Passage to read:
- Opening Delimiter -
Xzar had a way of speaking that confused and irritated Abdel. He would rearrange and repeat words for no good reason, would remain silent when he should speak and speak when he had nothing useful to say. The mage twitched literally all the time, and though Abdel felt sorry for the obviously disturbed man at first, eventually he couldn’t think about anything but how much he wanted to slap him.
:catstare:

Immediately after that, Xzar tells Abdel that he knows that his father is Bhaal, but since it's Xzar being Xzar, Abdel dismisses it. They make it to the Friendly Arm in, and we get this description:

quote:

Abdel had visited the Friendly Arms over half a dozen times in the past several years, but the sight of it always surprised him. It had been a rather well-built fortress in its day, constructed by a cult of the now-dead god Bhaal. The story was that the band of gnomes who ran the place had run afoul of the cultists, and after years of fighting back and forth the gnomes drove the Bhaal-worshipers out. This seemed unlikely to Abdel, though, as he’d met a few gnomes in his day and found it difficult to believe that people who barely reached his knee could drive anyone out of anywhere.

Abdel didn’t know anything about this god Bhaal, but if it was true that his worshipers were driven out of such an imposing stone fortress by these tiny forest folk… well, no wonder the god didn’t survive the Time of Troubles.

I don't know if that story about Friendly Arm Inn being a former Bhaal fortress is canon or not. What gets more more is Abdel's dismissive attitude on gnomes. However there is a follow-up to that on the next page when they enter the inn, and there's a minor fracas going on.

quote:

The three travelling companions followed the gnome guards to the door. Abdel stood behind the gnomes as one of them opened the door, and he was hit with the blast of sound from inside just a fraction of a second before the chair hit him in the face. Down the big sellsword went, never seeing the three little gnomes wade into the crowd. The guards’ fists were small, but when they brought them into play at their own eye level, taller men dropped like sacks of flour.
- Closing Delimiter -
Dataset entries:
- Opening Delimiter -
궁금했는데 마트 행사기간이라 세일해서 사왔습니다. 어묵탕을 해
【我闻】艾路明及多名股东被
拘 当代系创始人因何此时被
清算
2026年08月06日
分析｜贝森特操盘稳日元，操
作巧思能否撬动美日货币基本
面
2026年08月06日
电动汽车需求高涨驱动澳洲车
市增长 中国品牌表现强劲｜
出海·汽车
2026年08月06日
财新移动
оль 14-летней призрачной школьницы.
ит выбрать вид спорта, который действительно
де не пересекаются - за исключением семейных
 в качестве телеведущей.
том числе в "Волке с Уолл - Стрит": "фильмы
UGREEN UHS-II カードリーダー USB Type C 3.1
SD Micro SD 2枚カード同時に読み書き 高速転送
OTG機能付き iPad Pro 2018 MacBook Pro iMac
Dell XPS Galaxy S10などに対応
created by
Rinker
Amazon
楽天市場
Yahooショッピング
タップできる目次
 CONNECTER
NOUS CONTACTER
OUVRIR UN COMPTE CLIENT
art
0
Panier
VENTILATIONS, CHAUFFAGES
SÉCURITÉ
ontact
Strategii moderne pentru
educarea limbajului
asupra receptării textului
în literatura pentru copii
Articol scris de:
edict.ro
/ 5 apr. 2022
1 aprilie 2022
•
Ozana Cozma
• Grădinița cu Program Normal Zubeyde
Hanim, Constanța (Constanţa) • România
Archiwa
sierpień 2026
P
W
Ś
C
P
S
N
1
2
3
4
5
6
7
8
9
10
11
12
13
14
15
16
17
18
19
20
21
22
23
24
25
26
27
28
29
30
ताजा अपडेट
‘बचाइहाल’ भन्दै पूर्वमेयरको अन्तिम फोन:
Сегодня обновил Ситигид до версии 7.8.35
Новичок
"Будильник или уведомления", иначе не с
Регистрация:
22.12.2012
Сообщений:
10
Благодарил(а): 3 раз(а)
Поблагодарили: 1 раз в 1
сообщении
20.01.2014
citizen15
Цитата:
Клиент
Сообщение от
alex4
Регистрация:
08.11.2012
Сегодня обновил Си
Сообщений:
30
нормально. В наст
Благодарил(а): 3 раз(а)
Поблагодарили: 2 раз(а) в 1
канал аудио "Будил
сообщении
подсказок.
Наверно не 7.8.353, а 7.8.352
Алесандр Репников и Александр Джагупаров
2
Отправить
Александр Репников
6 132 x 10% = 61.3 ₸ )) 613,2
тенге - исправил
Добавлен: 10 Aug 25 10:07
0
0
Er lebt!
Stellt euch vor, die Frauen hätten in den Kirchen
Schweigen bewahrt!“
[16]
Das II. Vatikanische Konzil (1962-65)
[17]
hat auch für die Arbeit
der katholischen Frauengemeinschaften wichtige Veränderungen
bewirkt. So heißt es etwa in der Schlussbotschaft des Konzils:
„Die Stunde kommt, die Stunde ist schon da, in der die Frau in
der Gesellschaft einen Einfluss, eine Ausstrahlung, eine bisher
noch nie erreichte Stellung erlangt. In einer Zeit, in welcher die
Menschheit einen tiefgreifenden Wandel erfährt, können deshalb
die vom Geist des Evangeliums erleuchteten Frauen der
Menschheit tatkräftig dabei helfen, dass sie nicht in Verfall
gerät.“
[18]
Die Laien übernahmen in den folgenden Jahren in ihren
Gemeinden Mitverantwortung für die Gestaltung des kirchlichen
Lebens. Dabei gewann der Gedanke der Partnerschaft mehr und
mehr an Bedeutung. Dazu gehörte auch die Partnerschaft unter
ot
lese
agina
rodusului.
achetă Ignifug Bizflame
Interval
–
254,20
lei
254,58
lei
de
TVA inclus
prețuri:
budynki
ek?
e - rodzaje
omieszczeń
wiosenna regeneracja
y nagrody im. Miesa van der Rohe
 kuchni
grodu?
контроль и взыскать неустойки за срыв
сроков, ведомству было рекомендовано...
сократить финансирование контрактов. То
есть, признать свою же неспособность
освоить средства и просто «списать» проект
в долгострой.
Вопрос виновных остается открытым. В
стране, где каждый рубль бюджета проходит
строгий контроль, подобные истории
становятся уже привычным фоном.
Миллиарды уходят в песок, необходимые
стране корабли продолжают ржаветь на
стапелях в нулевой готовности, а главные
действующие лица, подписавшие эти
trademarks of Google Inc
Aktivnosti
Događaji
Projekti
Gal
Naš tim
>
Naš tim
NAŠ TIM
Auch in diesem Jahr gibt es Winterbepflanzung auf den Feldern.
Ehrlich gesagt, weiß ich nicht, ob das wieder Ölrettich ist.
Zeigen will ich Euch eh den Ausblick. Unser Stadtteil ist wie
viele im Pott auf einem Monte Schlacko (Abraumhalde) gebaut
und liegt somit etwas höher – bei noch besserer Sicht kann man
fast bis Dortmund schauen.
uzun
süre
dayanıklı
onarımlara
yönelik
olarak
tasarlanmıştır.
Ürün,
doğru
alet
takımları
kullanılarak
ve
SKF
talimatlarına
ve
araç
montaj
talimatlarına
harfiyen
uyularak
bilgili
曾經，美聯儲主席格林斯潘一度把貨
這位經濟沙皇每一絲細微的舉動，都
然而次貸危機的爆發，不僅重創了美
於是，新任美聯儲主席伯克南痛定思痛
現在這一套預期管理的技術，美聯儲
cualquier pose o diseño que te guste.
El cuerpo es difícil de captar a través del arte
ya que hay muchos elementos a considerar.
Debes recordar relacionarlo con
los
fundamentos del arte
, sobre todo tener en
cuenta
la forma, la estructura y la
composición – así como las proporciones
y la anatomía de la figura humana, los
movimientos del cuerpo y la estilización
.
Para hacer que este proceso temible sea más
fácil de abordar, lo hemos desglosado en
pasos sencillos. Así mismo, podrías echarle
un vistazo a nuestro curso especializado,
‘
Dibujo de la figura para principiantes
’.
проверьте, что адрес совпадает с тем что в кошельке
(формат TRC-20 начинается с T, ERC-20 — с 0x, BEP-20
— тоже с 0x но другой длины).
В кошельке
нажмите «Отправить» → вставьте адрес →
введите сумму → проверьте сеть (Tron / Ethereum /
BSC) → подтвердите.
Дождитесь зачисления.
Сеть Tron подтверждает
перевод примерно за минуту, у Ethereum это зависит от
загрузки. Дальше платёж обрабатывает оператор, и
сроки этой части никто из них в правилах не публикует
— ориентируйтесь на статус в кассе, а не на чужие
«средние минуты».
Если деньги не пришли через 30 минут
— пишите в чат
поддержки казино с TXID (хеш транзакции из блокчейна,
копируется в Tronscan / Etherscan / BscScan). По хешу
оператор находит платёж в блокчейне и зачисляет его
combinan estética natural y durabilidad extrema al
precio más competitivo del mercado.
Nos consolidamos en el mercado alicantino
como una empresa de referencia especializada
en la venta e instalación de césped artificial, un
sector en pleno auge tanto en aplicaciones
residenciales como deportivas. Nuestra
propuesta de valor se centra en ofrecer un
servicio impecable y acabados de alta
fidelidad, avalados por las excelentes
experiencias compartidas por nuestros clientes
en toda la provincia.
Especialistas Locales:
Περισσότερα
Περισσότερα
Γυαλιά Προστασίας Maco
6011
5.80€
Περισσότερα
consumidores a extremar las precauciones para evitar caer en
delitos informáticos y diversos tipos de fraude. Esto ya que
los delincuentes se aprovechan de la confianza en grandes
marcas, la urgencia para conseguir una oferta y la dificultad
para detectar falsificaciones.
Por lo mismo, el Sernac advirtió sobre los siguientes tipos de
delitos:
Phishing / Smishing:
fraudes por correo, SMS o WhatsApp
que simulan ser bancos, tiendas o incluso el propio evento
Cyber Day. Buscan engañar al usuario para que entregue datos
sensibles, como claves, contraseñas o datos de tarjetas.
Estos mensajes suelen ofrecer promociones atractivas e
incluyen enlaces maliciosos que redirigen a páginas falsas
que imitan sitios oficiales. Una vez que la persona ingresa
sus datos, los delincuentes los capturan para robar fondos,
- Closing Delimiter -
Work instruction A: In the review, shorten the paragraph beginning "Abdel had visited the Friendly Arms" into a few sentences that keep its main facts.
Work instruction B: Transcribe the review from "I don't know" up to and including "fracas going on.".

Expected answer A: Abdel had been to the Friendly Arms more than six times in recent years, yet the sight of it still surprised him. It was once a sturdy fortress built by a cult of the now-dead god Bhaal. According to the story, the gnomes who ran it fought the cultists for years and finally drove them out. Abdel doubted this, having met gnomes and finding it hard to believe that people barely knee-high could drive anyone out of anywhere.

Expected answer B:
I don't know if that story about Friendly Arm Inn being a former Bhaal fortress is canon or not. What gets more more is Abdel's dismissive attitude on gnomes. However there is a follow-up to that on the next page when they enter the inn, and there's a minor fracas going on.